SOURCE EXTRACT
###
It is very unlikely that the people of Harrisburg thought the burning of the old capitol building would stimulate the begin of Harrisburg’s City Beautiful Movement. From our perspective, nearly 100 years later, the need to rebuild the capitol building seemed like the perfect catalyst. At the time, however, the chaos of dealing with burned down capitol put the state government in a place of confusion with no location to meet. While the state government figured out how to find the funds to rebuild a capitol building and find funds for an architect, a certain question radiated throughout the state as to whether the capital itself should move. A movement such as this would most certainly impact the future of the city of Harrisburg, and Philadelphia was passionate about claiming the new title. Despite these conflicts, there was a strong movement from certain people in Harrisburg excited about the new opportunity for a new state house. Much of the popular pressure both positive and negative would fall on Governor Hasting who headed the organization the reconstruction of the building. The new capitol building was completed and officially inaugurated in 1906 leaving behind a controversial previous century. It is unfair to leave the less triumphant historical narrative after that began after the fire and lasted until the turn of the century, as it reveals the perspectives of Pennsylvanians from all over the state for their capital city.
###
WHAT YOU WILL DO
Continue the passage on the burning and rebuilding of Harrisburg's capitol from the point where it stops.

Dataset records:
###
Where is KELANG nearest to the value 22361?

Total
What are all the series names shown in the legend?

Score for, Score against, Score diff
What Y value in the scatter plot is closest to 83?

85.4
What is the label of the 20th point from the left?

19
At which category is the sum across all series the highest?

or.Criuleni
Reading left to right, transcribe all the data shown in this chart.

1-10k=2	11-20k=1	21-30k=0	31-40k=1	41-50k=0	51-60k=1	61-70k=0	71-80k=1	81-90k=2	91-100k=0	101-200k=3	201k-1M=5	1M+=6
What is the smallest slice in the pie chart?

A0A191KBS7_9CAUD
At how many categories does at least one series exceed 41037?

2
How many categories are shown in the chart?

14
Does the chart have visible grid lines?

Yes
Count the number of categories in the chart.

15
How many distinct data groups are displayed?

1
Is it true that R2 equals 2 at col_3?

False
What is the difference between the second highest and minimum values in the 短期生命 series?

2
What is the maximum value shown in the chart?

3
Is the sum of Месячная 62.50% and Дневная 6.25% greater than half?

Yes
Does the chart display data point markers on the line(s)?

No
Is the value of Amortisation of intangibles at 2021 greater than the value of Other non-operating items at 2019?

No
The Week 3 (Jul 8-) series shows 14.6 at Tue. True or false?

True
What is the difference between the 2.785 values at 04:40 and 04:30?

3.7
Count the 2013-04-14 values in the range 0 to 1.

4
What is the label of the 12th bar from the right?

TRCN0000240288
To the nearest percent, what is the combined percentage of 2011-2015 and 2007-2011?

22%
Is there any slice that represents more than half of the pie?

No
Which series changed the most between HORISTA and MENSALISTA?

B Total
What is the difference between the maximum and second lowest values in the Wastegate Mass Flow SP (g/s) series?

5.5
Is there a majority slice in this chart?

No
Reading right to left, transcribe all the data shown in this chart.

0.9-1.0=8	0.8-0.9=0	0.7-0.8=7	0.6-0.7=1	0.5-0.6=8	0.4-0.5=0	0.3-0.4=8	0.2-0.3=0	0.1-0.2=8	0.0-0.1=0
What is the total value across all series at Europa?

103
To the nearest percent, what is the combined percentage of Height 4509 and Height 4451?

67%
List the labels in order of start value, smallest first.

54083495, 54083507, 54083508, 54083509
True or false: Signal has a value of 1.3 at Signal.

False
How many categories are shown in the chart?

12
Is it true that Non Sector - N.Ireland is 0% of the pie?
###
TASK RESPONSE
Though the Industrial Revolution began in late 18th century England, by the beginning of the 20th century, the United States became a leading industrial nation. This was especially true for the American Northeast, which was more industry-focused since the country's inception. The city of Harrisburg was no stranger to this process, for by the turn of the 20th century it was a booming industrial center (Barton 1998). While the population of the city grew and prospered, this economic progress had consequences. There was trash in the streets and waterways, bothersome posters plastered on brick walls, poles and wires strung along in jumbles across the city, and inadequate greenery for leisure. As a result, a group of Harrisburg elites united to found and support the City Beautiful movement, which William Wilson calls a comprehesive, patient, and careful popularly-approved study (1980). This campaign lasted from about 1900 to 1930, but the first half of this period was more vigorous due to the onset of World War I in 1914. Paul Beers states that this movement was like "a sudden awakening to how things should be" (2011). Of course, no single operation can result in an urban utopia, and even with the best intentions, the reforms could not benefit everyone.